** Start of Text segment **
If INT_BIG is a 64 bit type and int is 32 bits then only half the bits in the variable x will be zeroed by this call. If the function declaration is in scope when the call is made, the compiler will issue a pointer mismatch warning about this sort of thing; again, make sure that the appropriate header files are included. Again, in the case of variable argument lists, the compiler can't spot it.

To summarise, external functions should be declared before use by including the appropriate header files. If this is done, then the only problems associated with calling functions which have not been converted to use INT_BIG instead of int should be:

INT_BIG in variable part of argument list:: A modified caller of an unmodified function should explicitly cast an INT_BIG argument in the variable (...) part of the argument list. Normally the cast should be to int, but it may be possible, as with printf, to cast to long and indicate to the called function that this has been done. See the printf example below. A modified function which may get called by unmodified code should expect arguments of type int (i.e. should call the va_arg macro with a second argument of int instead of INT_BIG).
Pointer to INT_BIG variable passed:: A modified caller of an unmodified function will have to declare a local variable of type int and exchange values between it and the INT_BIG before, and possibly after, the call. See the scanf example below. A modified function which may get called by unmodified code will have to declare pointer arguments as pointers to a given fixed type (presumably int), not to INT_BIG.
Overflow:: If an INT_BIG value which is too large to be an int is passed to a variable which is an int, arithmetic overflow will occur when C tries to do the type conversion according to the function declaration. No warning is issued by the Solaris or Tru64 C runtime systems about such overflows.

External libraries which code may have to link against can be split into a few categories:

Starlink libraries

As with Fortran, the plan is for Starlink libraries to get converted to use INT_BIG before code which uses them (although for C code calling C libraries this is not so necessary as with Fortran when functions are pre-declared using header files).

Blocks of source code not to be converted

It may not be a good idea to do INT_BIG conversion to large bodies of non-Starlink code used by the USSC; Perl and Tcl spring to mind. If there is function-level access to these packages, some recoding may be required as above.

The C standard library

The functions of the C standard library are no different from any other unconverted external library, but since their use is common, it is discussed in detail here. Most of the functions in the standard library will be handled adequately as described above by including the appropriate header files, since they do not have int * arguments or variable argument lists. The only exceptions in the standard library are as follows:

frexp

The second argument of the mathematical function frexp is declared int *, so a pointer to int and not to INT_BIG must be passed.

bsearch, qsort

Both these functions take as arguments a comparison function declared int (*)(void *, void *), i.e. a function rerturning int. Although the calls to bsearch and qsort do not need to be modified therefore, the function passed to them must be of the right type, and not modified to be of type INT_BIG (*)(void *, void *).

signal

The second argument of signal is declared as void (*)(int). Calls to signal do not need to be modified, but functions passed to it ought to be declared functions of int and not of INT_BIG.
** End of Text segment **
** Start of Listing **
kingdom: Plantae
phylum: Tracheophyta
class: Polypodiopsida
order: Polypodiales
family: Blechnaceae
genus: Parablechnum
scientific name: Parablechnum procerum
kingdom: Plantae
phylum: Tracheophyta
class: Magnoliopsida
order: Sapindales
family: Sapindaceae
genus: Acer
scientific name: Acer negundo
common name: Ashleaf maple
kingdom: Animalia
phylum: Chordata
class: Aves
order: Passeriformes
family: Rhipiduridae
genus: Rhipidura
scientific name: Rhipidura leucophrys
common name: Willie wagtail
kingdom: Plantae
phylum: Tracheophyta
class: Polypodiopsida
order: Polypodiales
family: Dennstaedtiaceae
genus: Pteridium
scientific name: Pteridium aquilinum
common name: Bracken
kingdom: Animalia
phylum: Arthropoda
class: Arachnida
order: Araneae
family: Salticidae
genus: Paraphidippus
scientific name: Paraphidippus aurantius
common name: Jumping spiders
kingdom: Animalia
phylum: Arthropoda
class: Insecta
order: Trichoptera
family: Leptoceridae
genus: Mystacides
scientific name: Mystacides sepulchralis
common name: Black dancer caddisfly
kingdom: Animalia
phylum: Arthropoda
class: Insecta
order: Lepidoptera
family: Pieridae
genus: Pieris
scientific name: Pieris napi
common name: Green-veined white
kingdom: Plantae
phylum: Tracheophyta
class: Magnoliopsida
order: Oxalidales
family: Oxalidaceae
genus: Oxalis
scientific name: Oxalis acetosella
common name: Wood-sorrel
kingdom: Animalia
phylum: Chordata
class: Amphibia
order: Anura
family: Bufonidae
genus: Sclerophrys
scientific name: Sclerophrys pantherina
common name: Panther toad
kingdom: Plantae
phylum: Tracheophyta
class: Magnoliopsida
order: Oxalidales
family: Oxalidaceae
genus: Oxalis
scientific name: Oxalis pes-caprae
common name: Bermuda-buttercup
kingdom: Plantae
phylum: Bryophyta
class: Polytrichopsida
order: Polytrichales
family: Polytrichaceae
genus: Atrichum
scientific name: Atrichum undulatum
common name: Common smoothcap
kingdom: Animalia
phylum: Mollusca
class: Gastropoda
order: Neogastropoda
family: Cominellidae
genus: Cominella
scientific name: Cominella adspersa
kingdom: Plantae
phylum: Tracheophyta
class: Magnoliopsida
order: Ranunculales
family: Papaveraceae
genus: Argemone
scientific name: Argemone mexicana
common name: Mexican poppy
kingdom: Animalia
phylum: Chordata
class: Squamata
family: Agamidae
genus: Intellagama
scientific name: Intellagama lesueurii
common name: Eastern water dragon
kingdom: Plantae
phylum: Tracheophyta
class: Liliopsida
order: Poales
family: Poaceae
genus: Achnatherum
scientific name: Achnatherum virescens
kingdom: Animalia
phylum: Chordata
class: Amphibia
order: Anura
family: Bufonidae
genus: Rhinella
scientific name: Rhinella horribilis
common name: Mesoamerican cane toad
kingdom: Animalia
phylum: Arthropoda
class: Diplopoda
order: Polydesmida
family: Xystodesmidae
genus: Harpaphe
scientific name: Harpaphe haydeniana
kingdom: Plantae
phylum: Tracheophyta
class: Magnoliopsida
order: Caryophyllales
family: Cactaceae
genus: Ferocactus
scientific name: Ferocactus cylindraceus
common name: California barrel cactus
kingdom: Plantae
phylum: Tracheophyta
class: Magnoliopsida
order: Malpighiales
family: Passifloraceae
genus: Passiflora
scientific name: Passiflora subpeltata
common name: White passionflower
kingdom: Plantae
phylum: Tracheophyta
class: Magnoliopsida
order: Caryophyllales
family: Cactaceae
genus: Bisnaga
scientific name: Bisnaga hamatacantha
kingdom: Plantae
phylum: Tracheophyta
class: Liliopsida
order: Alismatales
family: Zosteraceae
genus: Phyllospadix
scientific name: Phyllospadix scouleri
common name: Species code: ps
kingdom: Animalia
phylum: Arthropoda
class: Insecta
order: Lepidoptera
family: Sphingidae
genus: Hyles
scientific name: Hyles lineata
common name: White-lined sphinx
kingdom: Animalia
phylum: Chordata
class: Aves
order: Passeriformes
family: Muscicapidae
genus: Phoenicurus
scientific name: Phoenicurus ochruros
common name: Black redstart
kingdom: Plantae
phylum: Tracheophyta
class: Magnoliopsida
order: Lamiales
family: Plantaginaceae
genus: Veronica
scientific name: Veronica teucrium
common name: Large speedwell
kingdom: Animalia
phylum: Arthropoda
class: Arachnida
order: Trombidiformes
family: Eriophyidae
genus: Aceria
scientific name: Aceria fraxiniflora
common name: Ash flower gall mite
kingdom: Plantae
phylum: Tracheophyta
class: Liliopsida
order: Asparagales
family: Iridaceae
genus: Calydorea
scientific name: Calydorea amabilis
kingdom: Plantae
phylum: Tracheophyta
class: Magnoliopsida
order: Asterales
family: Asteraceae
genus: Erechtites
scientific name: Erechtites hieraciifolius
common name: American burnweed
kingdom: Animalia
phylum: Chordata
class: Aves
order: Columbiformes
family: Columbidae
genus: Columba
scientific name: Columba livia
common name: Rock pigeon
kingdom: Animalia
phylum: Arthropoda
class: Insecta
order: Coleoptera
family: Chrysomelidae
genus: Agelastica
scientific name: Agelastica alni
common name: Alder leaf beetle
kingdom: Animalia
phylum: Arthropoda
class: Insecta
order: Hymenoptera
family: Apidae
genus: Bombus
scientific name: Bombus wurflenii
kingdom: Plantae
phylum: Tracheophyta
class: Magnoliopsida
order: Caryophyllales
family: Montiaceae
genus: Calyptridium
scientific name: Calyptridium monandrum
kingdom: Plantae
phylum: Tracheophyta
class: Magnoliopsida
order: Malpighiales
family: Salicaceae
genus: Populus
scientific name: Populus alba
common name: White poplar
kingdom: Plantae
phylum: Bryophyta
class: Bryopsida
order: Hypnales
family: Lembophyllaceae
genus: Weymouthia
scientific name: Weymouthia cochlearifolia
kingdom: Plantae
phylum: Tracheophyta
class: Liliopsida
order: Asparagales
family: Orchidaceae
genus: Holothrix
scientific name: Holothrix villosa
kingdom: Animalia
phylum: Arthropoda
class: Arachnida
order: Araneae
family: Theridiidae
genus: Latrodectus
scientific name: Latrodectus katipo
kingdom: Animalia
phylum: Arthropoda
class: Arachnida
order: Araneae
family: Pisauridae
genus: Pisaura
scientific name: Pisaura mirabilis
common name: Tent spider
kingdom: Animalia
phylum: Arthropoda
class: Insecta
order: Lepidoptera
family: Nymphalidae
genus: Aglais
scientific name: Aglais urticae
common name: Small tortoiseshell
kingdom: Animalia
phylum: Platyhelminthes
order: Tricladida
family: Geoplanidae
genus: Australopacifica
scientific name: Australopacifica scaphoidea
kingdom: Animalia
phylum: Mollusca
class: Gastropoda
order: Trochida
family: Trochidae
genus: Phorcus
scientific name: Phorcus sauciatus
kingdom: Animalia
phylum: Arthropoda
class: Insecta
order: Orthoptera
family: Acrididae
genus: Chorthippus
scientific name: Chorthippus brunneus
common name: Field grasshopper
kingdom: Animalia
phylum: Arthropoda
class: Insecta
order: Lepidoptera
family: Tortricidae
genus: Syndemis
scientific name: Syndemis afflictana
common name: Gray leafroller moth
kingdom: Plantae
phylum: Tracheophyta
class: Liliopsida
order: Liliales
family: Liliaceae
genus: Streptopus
** End of Listing **
What this exercise asks
1. Rewrite the paragraph of the text on INT_BIG conversion that begins "The functions of the C standard library" as a short bulleted list that keeps its main facts.
2. Pick up the text on INT_BIG conversion after its final sentence and continue it.
The records are separate material and have no connection to the text on INT_BIG conversion.

Answer list
1.
- C standard library functions are like any other unconverted external library, but they are covered in detail because they are used so often.
- Including the appropriate header files handles most of them adequately, because they have no int * arguments or variable argument lists.
- Only a few functions in the standard library are exceptions.

2.
printf, scanf

The functions which use format strings and variable argument lists, printf, fprintf, sprintf and scanf, fscanf, sscanf, require careful scrutiny. For printf and friends any of the format specifiers cdiouxX*³indicate that the corresponding argument should be an int, and the n specifier indicates a pointer to int. For scanf and friends, any of the specifiers diouxXn indicate pointer to int. If any of the actual arguments in the call is of type INT_BIG (or INT_BIG *) when it should be of type int (or int *), then the calling code needs to be changed.

In the case of int arguments, if the actual argument might be too large to be represented in an int, then an l should be inserted after the `%' sign to indicate that a long argument is being supplied and the corresponding argument should be cast to long. If it will definitely be possible to store the value in an int then the format specifier may be left alone and the argument cast to int. Arguments passed using the c or * specifiers should be cast to int, and not modified with an l character. In the case of int * arguments, intermediate variables have to be used.

Here is an example. If after simple substitution of INT_BIG for int a piece of code reads:

   extern INT_BIG triple( INT_BIG x );
   INT_BIG i, j;
   char c;
   scanf( "%i %c", &i, &c );
   j = triple( i );
   printf( "Integer tripled is %i; Character is '%c'\n", j, c );

then the scanf call must be replaced by something like this:

   {  
      long tmp; 
      scanf( "%li %c", &tmp, &c ); 
      i = tmp; 
   }

and the printf call by something like this:

   printf( "Integer tripled is %li; Character is '%c'\n", (long) j, c );

Other external libraries

If your code links to any other external libraries which cannot, or will not, be converted to use INT_BIGs, some recoding of the calls may be required as above. The most common case of this is use of the various system libraries whose functions are declared in header files in or under /usr/include. waitpid(), signal() and pipe() are a few of the culprits.

There are a few other issues which arise from replacing int type with INT_BIG:

Integer constants from limits.h

Where an int is compared against one of the values INT_MAX, INT_MIN and UINT_MAX defined in the system header file limits.h, an INT_BIG should be compared against one of the corresponding macros INT_BIG_MAX etc. These macros are defined in the header file extreme.h.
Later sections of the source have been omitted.